• _YOUR INSTRUCTIONS_:
Return each line of the material that contains the string "steel". Matches are case-sensitive.

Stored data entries
____________________

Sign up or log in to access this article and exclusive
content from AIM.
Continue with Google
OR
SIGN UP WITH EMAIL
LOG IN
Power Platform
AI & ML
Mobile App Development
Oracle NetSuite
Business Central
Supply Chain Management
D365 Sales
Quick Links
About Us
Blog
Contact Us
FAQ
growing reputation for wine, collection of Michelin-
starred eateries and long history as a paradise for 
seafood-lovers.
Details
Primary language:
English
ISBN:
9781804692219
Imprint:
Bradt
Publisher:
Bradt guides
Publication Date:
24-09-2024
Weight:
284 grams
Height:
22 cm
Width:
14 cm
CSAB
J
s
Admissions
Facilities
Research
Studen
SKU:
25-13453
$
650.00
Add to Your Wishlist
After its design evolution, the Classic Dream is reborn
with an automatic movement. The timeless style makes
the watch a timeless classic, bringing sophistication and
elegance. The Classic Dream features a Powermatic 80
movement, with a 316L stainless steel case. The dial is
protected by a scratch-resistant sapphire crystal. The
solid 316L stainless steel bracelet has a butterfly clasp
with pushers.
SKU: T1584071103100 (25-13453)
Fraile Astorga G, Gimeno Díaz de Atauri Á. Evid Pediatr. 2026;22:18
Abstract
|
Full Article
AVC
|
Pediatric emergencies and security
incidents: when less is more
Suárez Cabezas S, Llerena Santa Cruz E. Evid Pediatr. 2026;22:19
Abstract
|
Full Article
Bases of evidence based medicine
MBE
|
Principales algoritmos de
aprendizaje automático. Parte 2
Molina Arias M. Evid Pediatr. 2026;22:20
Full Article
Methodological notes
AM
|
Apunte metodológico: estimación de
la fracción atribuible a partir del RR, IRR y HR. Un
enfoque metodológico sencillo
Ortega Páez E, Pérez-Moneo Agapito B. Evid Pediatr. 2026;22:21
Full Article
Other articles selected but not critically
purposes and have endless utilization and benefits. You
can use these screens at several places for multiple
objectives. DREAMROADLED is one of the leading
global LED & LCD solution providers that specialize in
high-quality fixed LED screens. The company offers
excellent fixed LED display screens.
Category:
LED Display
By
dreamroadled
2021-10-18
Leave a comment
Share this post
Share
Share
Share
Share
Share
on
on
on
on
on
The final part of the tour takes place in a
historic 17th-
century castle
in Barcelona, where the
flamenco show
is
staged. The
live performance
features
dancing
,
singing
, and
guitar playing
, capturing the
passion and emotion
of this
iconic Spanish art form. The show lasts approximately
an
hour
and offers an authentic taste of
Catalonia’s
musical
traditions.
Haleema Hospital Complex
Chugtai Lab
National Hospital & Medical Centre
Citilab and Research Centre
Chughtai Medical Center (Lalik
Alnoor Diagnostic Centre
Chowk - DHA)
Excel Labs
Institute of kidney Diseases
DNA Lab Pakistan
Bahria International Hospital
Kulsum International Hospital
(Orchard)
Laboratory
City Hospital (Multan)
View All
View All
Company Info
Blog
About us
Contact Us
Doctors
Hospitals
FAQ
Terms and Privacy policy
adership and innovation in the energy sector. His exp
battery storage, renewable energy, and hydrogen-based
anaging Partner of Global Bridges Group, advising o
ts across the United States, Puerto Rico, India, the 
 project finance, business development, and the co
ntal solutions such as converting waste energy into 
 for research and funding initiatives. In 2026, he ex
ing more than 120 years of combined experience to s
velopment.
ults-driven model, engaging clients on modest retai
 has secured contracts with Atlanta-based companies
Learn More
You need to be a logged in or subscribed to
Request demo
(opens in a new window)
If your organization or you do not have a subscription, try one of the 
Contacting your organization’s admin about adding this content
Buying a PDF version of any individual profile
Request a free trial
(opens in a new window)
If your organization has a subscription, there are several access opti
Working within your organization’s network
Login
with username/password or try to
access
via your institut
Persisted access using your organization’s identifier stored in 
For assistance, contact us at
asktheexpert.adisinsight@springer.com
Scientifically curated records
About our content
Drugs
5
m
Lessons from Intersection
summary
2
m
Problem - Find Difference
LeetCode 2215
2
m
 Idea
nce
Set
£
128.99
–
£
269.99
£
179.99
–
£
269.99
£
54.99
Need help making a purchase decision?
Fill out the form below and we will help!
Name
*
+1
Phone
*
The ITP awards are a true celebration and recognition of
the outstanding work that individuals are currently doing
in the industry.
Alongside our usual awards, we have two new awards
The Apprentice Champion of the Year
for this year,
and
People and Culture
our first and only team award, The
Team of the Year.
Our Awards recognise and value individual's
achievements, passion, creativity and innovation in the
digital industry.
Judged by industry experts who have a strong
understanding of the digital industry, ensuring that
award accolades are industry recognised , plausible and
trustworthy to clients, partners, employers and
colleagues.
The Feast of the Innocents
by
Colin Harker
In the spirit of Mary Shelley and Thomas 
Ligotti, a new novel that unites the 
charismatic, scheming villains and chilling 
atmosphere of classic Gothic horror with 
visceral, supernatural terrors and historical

____________________

• _RESULT FOR THIS TASK_:
movement, with a 316L stainless steel case. The dial is
solid 316L stainless steel bracelet has a butterfly clasp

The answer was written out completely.